“Just use Postgres” is the logical path for a startup figuring out product-market fit. But Sprig – an AI-powered product research platform – hit that fit much sooner than expected. And the sheer scale of the resulting data (over 1.3T events and 75 B attributes from 15B visitors) maxed out Postgres much sooner than expected.
In March, at Monster Scale Summit, Brendan Cox, Senior Staff Engineer at Sprig, walked through the full journey: why their seemingly simple platform hit database limits so fast, the various approaches they tried, and how their small engineering team worked through these challenges. Watch the complete talk, or read the highlights below.
The complexity behind Sprig’s surface-level simplicity
At the surface, Sprig’s core product seems relatively straightforward. Customers install the Sprig SDK into their mobile apps or websites to track user actions and attributes. When a user’s behavior matches the set criteria, Sprig triggers a targeted in-product survey. Because these surveys collect so much feedback, Sprig then uses AI to process and report findings for product researchers.
Under the hood, a high-speed data engine is required to evaluate all this user behavior in real-time. “What we built actually has a lot in common with analytics, ad tech, or recommendation systems,” explained Brendan. “That is, it’s a low-latency, compute and data-heavy system that must make decisions up to thousands of times per second.”
For a small startup, Sprig manages an impressive volume of data. At any given time, the platform tracks 15 billion distinct visitors across multiple devices. To understand those visitors, the backend maintains 75 billion user attributes and 20 billion different event counters, having processed over 1.3 trillion events to date (as of February 2026).

Sprig’s backend systems process 20,000-40,000 events and attributes per second. For each incoming event, the system must evaluate complex trigger criteria and decide whether to display a survey within milliseconds.
Phase 1: Just use Postgres
In the beginning, Sprig followed the classic startup playbook: they built their initial system on PostgreSQL (they opted for the Amazon Aurora flavor). As Brendan noted, “This is exactly where every startup should start off. Basically, just do the simple thing and get product market fit”.
Sprig found that product-market fit remarkably fast. However, as larger and larger customers came onto the system, they hit the limits of Postgres. Per Brendan, “We had high write throughput, which was saturating a single writer instance in Aurora. We also reached the maximum number of reader instances and the maximum instance size available to us at the time in AWS. This was incredibly expensive for our company.
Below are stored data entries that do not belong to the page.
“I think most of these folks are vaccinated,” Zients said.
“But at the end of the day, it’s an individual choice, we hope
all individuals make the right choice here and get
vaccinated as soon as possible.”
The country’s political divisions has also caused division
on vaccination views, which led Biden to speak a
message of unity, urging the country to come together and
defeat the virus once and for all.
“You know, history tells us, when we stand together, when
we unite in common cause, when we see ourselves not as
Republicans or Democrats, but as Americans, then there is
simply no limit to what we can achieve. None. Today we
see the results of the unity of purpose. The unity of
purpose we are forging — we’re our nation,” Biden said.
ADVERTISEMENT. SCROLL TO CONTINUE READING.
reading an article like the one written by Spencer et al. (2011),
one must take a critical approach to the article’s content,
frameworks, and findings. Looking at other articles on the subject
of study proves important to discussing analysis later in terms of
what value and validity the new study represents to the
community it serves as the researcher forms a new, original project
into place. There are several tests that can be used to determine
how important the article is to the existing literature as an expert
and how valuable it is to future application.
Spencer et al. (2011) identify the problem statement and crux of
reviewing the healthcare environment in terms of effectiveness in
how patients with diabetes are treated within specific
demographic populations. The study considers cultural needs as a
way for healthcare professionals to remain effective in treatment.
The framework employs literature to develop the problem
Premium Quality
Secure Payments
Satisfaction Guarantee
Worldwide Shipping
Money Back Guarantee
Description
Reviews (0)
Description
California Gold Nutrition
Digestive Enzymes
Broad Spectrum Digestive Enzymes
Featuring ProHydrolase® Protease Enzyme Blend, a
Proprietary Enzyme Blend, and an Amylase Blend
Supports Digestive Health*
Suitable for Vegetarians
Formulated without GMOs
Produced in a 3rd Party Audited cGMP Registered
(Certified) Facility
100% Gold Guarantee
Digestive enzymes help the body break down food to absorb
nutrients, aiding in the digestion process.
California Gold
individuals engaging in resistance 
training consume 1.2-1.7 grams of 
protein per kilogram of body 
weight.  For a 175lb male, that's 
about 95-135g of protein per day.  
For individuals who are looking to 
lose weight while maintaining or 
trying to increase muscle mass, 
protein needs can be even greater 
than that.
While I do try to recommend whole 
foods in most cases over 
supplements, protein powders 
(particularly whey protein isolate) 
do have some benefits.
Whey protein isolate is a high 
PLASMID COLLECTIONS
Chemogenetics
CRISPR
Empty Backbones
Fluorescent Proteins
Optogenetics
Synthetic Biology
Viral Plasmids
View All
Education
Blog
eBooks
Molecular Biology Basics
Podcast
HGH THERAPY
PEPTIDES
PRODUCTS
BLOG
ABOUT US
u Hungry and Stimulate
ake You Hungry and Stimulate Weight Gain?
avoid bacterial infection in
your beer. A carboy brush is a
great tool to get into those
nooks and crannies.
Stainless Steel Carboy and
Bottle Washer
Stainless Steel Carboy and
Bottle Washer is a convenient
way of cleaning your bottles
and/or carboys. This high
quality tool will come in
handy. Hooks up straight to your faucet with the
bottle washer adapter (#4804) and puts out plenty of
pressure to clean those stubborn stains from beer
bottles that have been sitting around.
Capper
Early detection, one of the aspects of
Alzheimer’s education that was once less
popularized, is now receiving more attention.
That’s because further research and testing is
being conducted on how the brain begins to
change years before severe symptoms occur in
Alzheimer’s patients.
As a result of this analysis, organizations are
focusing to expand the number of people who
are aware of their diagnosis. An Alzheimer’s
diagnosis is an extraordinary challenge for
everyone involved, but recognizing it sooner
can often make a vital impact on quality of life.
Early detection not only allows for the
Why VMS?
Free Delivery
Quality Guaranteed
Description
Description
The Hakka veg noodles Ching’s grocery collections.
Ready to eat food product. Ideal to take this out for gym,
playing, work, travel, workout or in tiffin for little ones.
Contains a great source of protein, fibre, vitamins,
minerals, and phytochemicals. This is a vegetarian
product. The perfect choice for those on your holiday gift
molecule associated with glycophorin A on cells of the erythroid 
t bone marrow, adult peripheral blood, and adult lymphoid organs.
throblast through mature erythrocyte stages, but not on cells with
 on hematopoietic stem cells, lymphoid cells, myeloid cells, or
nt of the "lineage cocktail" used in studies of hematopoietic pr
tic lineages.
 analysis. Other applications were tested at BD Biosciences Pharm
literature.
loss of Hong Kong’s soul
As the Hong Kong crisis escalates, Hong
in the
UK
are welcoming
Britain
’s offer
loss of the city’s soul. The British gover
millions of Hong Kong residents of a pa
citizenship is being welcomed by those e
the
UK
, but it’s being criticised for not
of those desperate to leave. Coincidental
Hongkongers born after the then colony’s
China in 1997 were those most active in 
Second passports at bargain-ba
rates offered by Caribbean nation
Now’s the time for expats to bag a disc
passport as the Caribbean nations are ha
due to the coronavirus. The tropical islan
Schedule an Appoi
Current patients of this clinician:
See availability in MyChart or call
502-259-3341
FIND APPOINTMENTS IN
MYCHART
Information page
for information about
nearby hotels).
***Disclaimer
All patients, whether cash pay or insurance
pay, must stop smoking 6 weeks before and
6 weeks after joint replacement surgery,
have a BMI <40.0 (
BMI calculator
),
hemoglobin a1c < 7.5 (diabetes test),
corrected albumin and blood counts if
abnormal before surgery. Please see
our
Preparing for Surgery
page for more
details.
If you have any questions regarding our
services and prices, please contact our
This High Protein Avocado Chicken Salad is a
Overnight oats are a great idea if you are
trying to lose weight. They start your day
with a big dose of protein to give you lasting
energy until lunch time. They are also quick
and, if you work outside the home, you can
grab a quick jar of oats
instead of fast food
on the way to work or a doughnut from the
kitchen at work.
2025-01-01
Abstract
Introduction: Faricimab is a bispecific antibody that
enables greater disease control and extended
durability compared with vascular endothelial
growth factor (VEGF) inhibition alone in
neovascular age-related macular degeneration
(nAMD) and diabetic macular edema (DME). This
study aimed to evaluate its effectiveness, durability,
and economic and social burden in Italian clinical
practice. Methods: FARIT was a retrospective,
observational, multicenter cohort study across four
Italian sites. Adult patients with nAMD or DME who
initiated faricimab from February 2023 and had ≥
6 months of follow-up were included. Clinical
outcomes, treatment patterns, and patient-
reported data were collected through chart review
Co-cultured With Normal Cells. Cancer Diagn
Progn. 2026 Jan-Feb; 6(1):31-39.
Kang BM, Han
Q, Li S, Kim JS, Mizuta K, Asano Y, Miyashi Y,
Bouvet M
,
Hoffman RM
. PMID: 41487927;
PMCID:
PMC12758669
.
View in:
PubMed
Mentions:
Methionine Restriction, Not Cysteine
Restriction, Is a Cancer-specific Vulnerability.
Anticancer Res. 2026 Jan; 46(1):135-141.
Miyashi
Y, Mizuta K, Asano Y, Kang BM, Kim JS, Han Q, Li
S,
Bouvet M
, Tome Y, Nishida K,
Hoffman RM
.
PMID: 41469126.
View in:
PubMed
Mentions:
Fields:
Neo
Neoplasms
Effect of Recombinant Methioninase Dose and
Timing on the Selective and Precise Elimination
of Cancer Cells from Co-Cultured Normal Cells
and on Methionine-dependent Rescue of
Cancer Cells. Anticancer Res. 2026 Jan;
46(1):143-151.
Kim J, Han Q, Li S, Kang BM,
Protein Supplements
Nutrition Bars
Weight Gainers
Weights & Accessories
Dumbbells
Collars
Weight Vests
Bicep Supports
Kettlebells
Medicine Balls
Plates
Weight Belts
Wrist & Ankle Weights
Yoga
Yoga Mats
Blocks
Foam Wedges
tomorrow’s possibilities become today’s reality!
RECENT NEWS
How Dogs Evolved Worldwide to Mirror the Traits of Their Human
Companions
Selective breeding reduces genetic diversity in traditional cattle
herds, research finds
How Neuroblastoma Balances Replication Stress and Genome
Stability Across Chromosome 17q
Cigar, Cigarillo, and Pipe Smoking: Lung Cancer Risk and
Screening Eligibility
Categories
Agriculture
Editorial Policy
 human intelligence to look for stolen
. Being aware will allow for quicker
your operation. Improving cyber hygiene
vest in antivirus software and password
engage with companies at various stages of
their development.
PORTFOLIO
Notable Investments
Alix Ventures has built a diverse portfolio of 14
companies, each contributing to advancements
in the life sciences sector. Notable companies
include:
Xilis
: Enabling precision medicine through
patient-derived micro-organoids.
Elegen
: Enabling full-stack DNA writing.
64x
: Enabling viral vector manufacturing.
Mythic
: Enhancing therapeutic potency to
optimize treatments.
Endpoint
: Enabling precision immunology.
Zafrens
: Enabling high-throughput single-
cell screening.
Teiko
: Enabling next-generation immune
It was absolutely imperative to get off this system as soon as possible and onto something new.”
Phase 2: Add ClickHouse and Redis
So the team came up with a new approach. They decided to keep only visitor data on Postgres, then offload “events and attributes” traffic to a completely different setup: a ClickHouse database sitting behind a Redis write-through cache.
The visitor data was stored in a large, unpartitioned Postgres table (they needed to query it across multiple columns, which required several indexes). Every SDK call had to retrieve a visitor record, which triggered 30,000-50,000 requests per second to the Postgres instance.
The events and attributes, however, had much higher throughput and volume. They selected ClickHouse for this data based on past positive experiences. However, since ClickHouse isn’t ideal for high-throughput point queries, they placed Redis in front of it as a write-through cache.
Redis served the full working set required to process incoming events and attribute requests. It handled the bulk of request traffic, while ClickHouse operated behind it as the system of record. ClickHouse absorbed 40,000 – 50,000 inserts per second, while serving a more modest 2,000 – 6,000 reads per second.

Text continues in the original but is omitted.